== EXCERPT PROVIDED ==

= DCEbus =

Late 20th century computer bus standard

DCEbus is a computer bus standard, originally developed for industrial control computers interfacing to the "real world" by the Belgian company Data Applications International. It is physically based on Eurocard sizes, mechanicals and 31-pin connectors (DIN 41617 similar to the DIN 41612 but simpler), and using its own signalling system, which Eurocard does not define. It was first developed in 1970 but was never adopted by any other company.

The 24 I/O lines available on the DCEbus (from an Intel 8255 of the controlling computer) could be used directly, or could use the "DCE bus mode", in which the 24 I/O lines were grouped in three groups of eight I/O lines, of which the first group was used for data, and of the second group two were used for read and write strobes, and one for "bus expansion", the third group was used for eight "card address lines". Most often these setup was used to control another Intel 8255 on the actual interface card. The remaining seven pins of the 31-pin DIN connector were used for power and ground signals.

===
== SUPPLIED INFORMATION ==

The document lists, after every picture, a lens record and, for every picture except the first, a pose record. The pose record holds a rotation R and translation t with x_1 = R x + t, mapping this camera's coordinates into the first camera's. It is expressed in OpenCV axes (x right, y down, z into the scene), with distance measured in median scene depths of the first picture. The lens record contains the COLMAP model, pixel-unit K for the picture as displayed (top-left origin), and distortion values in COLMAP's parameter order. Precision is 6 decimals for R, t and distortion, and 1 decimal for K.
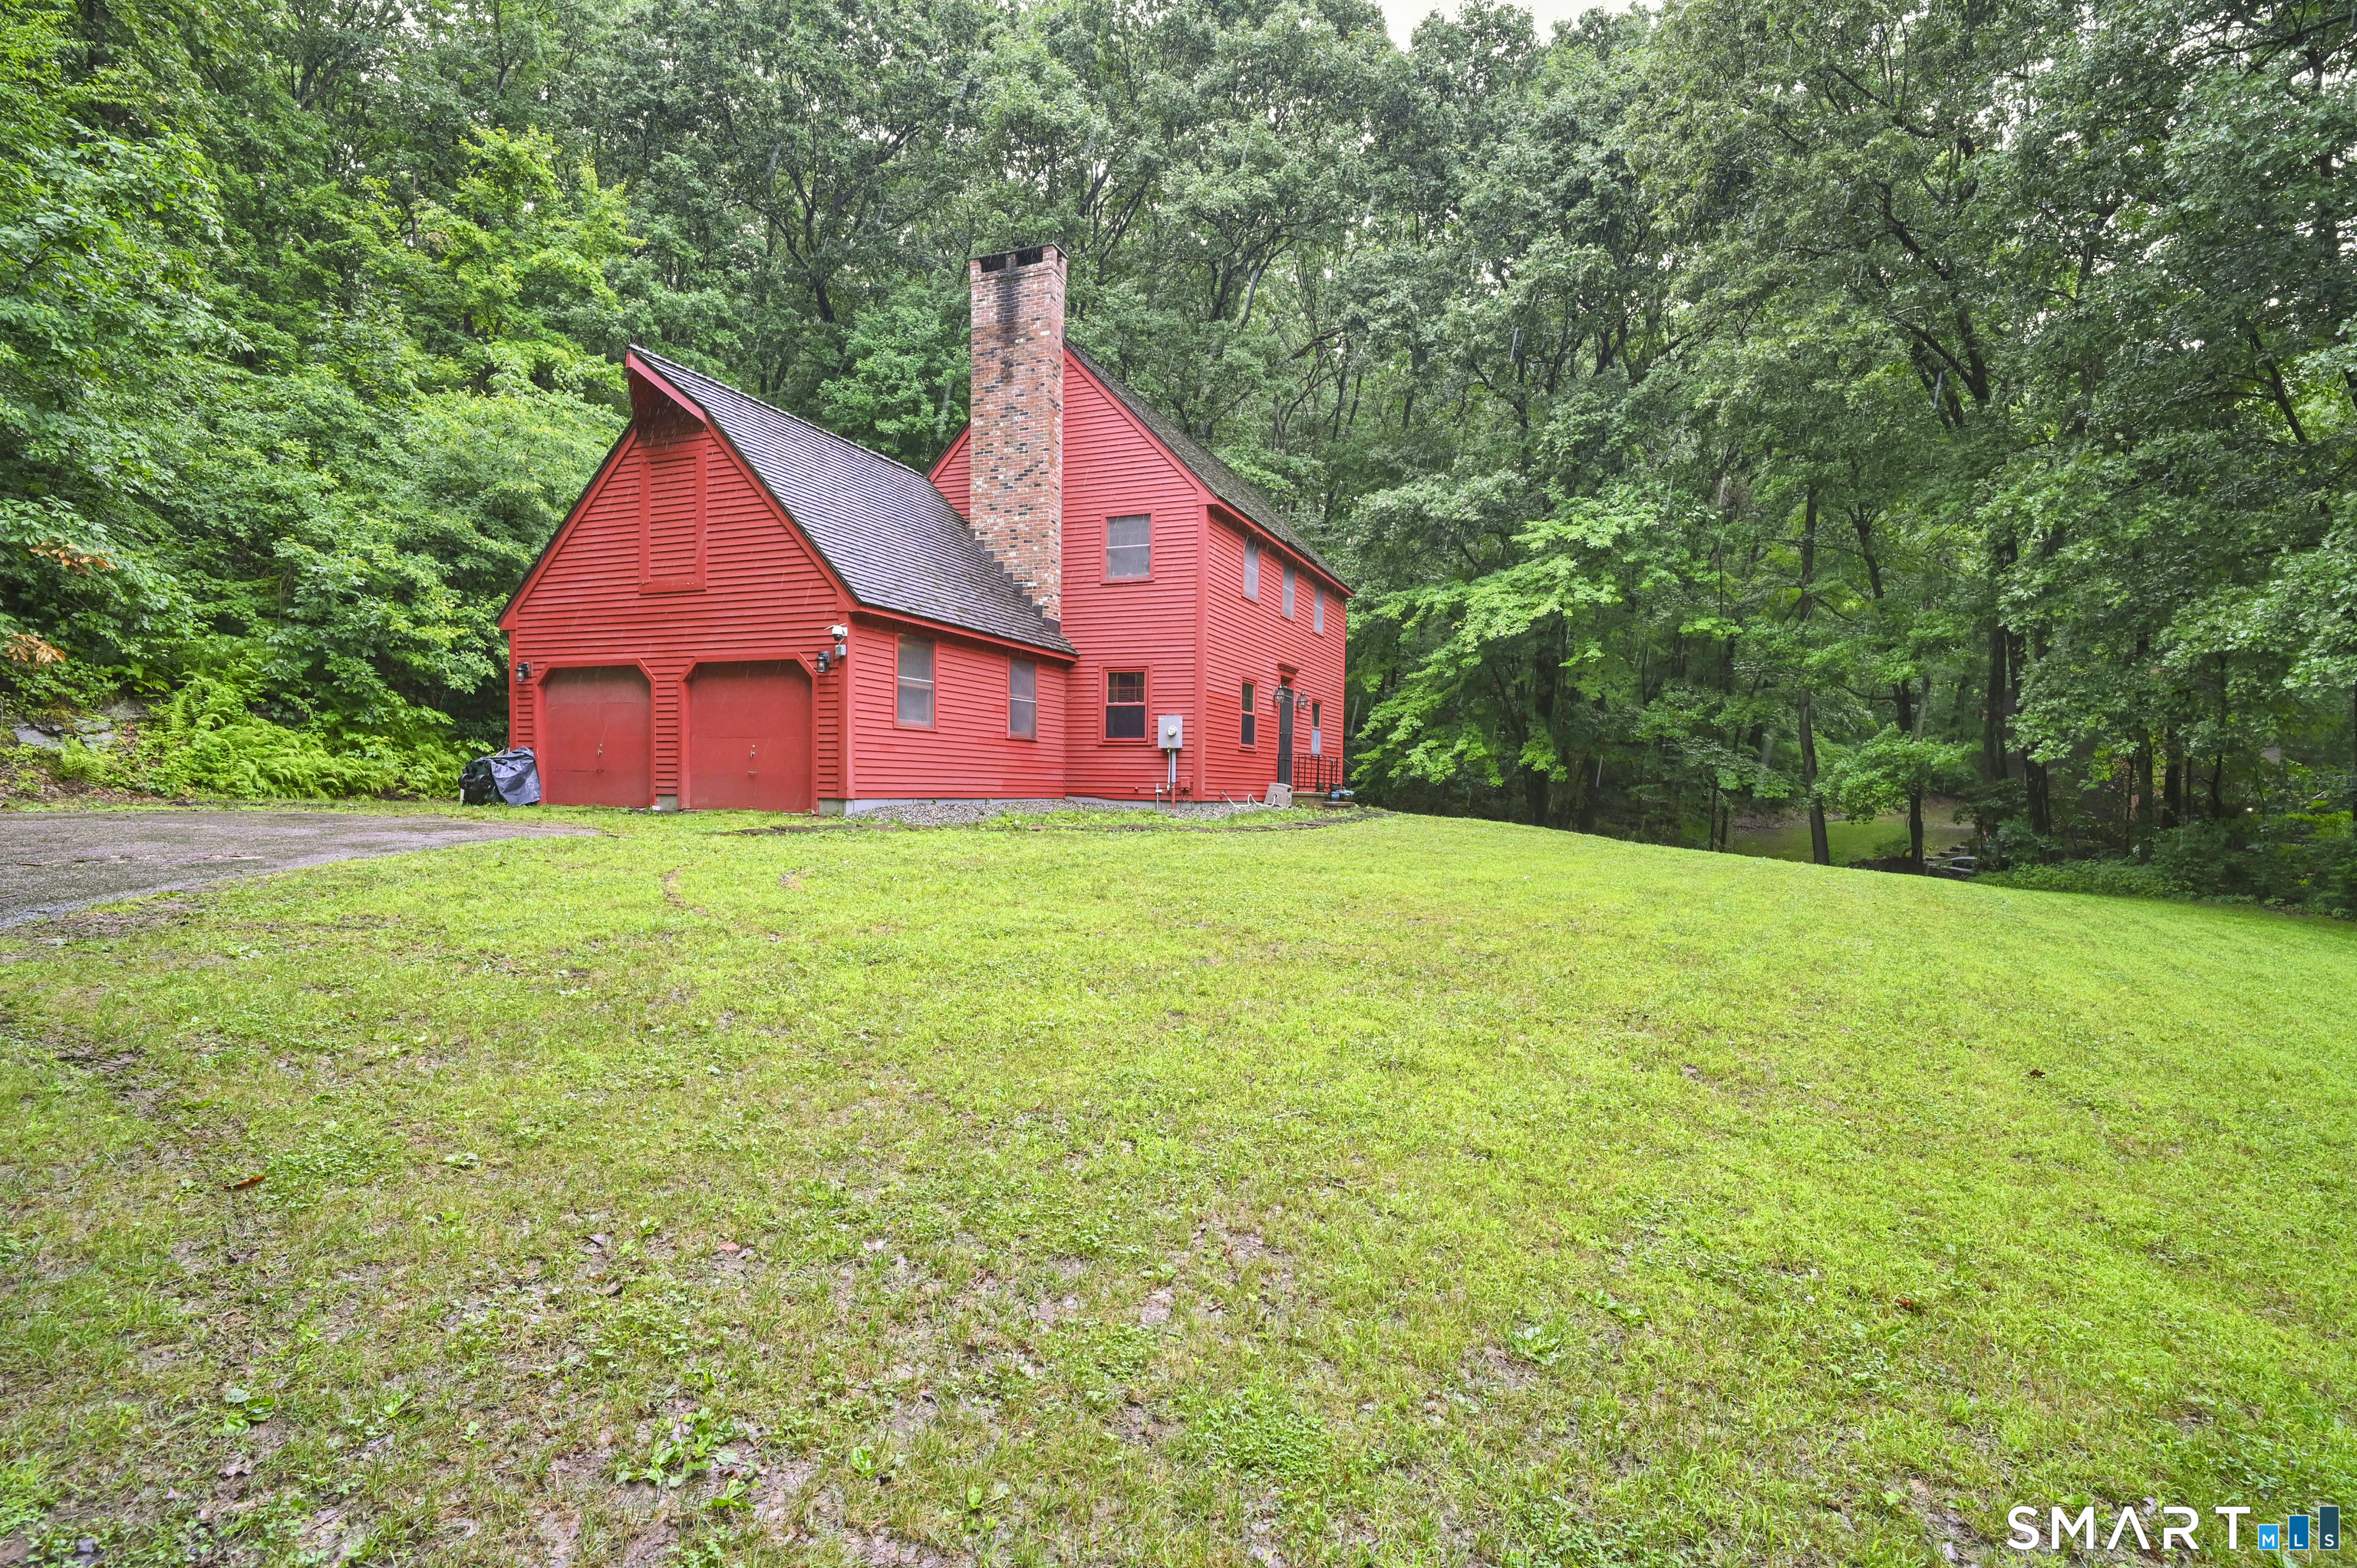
lens RADIAL K [[1117.8, 0, 1187.6], [0, 1117.8, 826.0], [0, 0, 1]] dist [-0.002628, -0.001139]
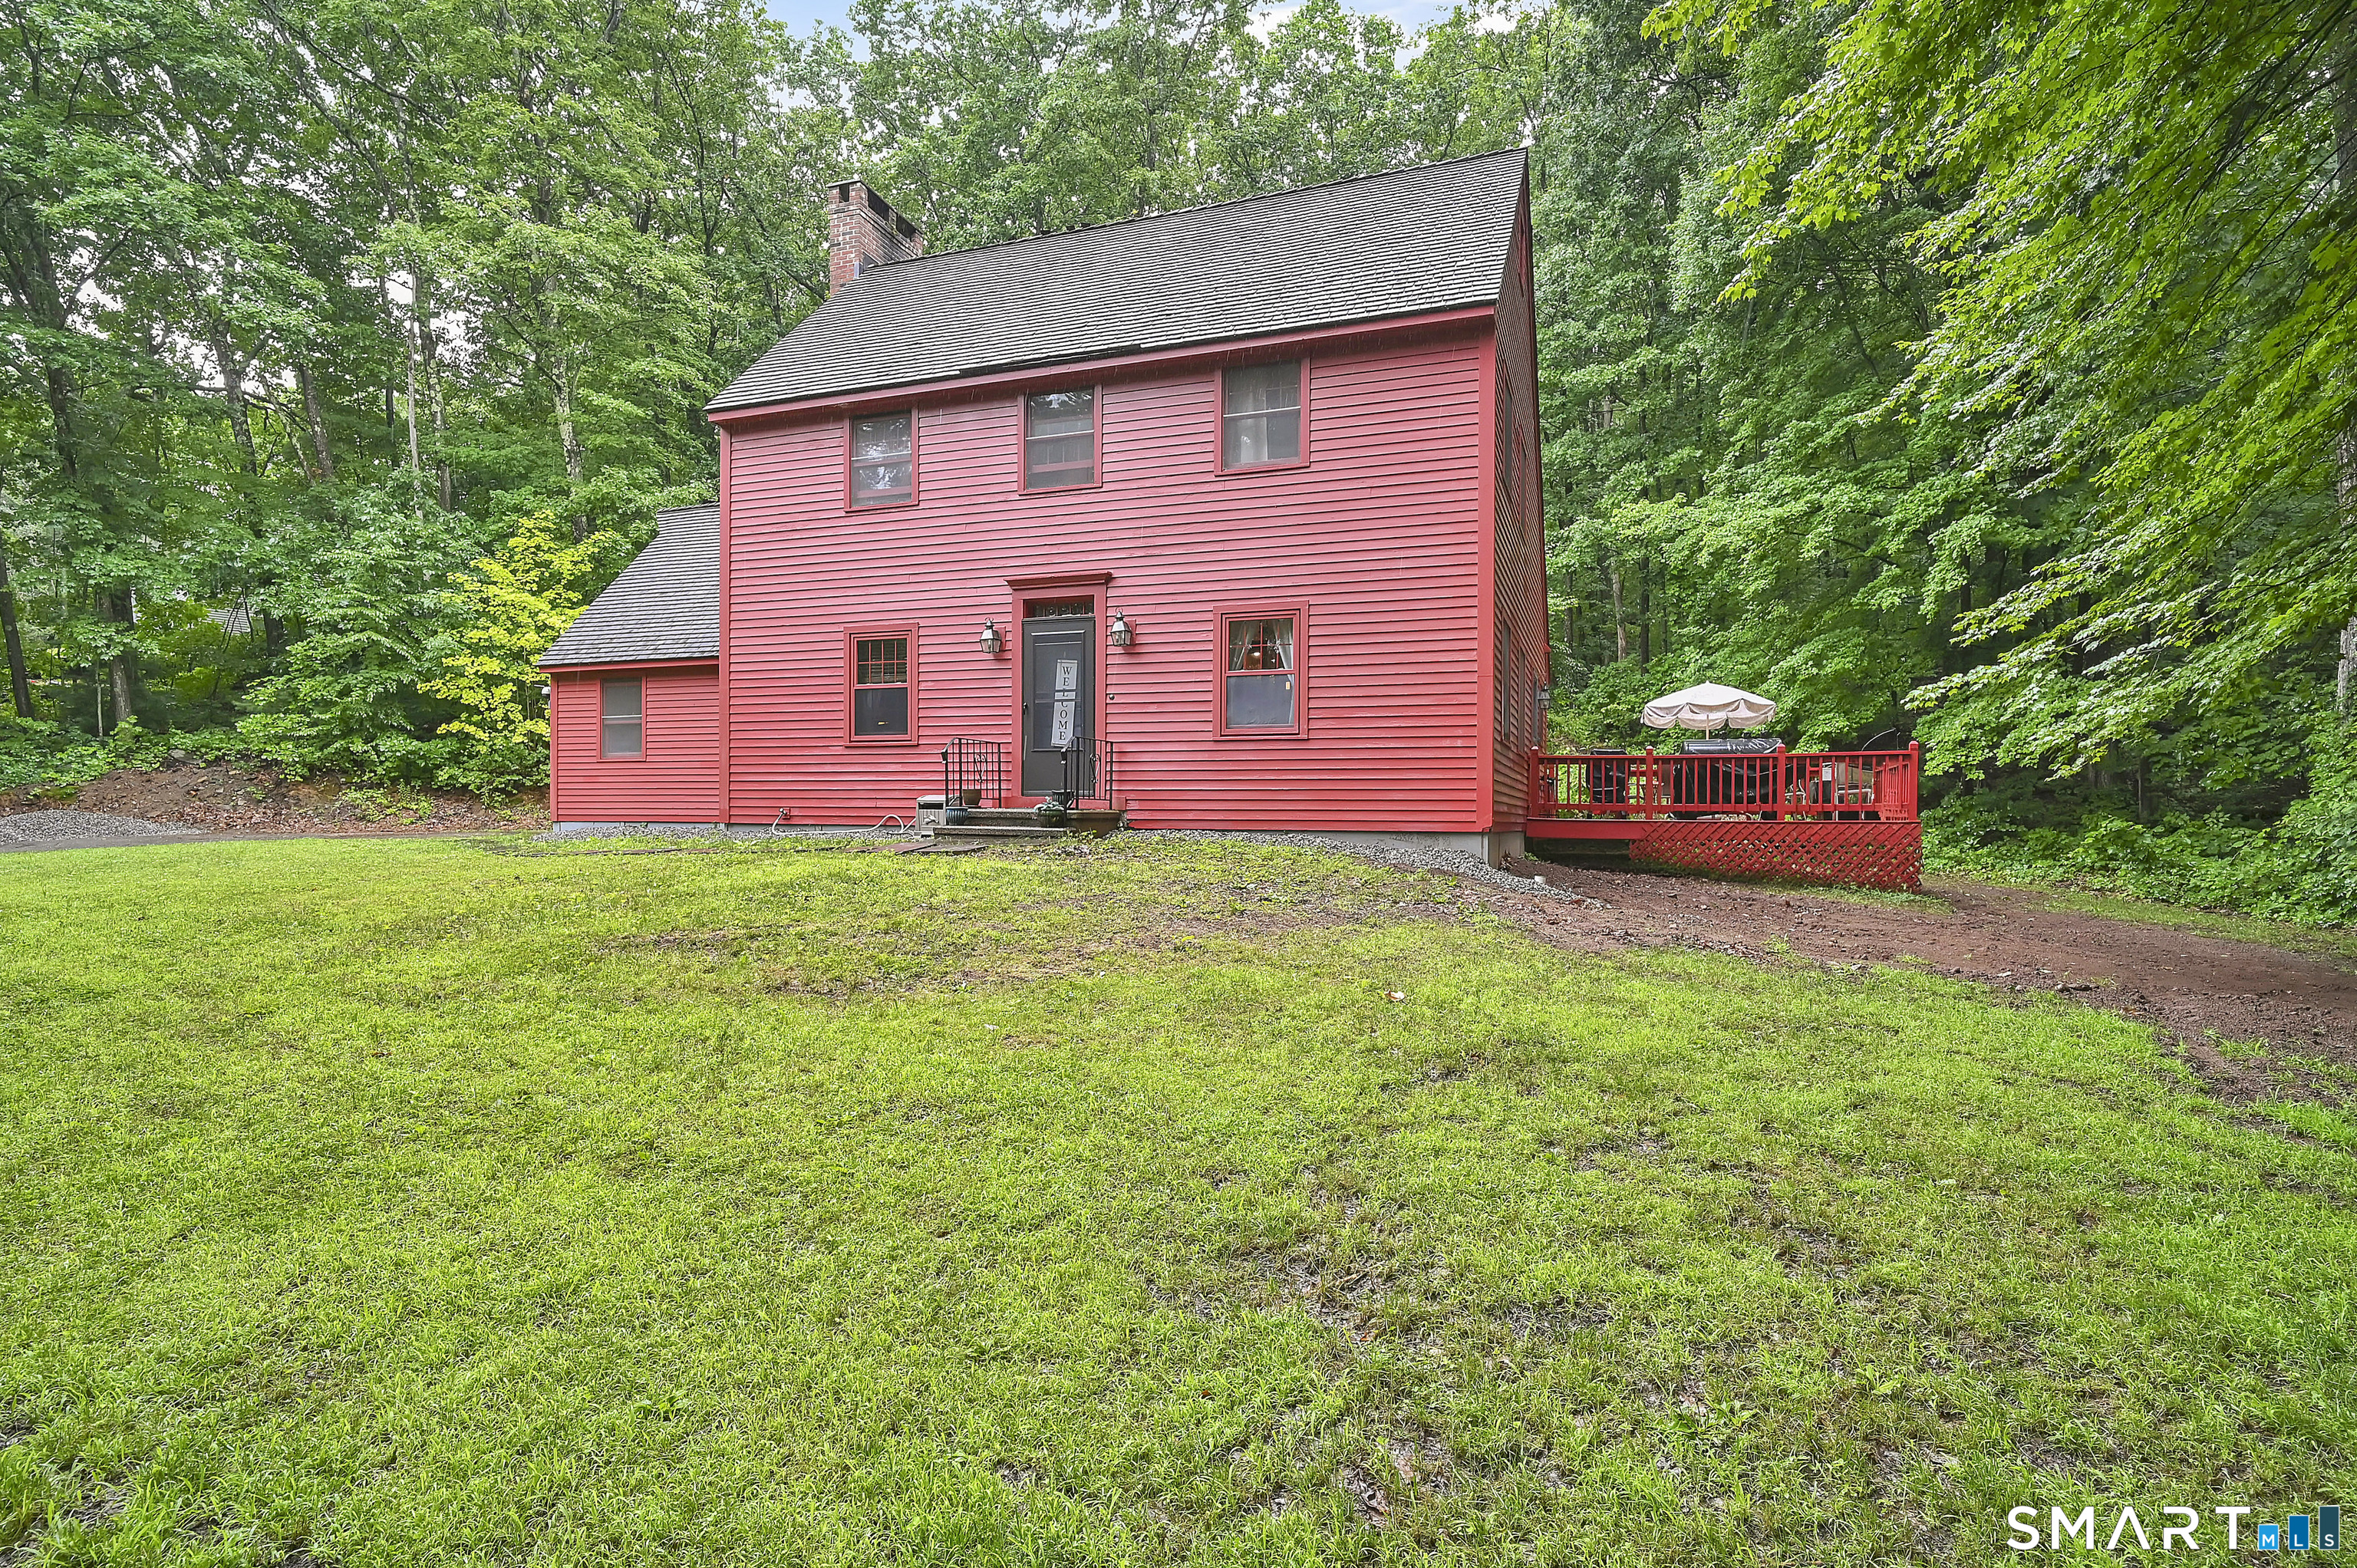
lens RADIAL K [[1147.3, 0, 1199.1], [0, 1147.3, 835.9], [0, 0, 1]] dist [0.000452, 0.000019]
pose [[0.052283, -0.005836, -0.998615, 0.754882], [-0.038646, 0.999222, -0.007863, -0.019389], [0.997884, 0.039004, 0.052017, 1.220971]]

===

• _AIM OF THE TASK_
Which company first developed the DCEbus standard, according to the DCEbus article?

• _SOLUTION TO THE PROBLEM_
The Belgian company Data Applications International.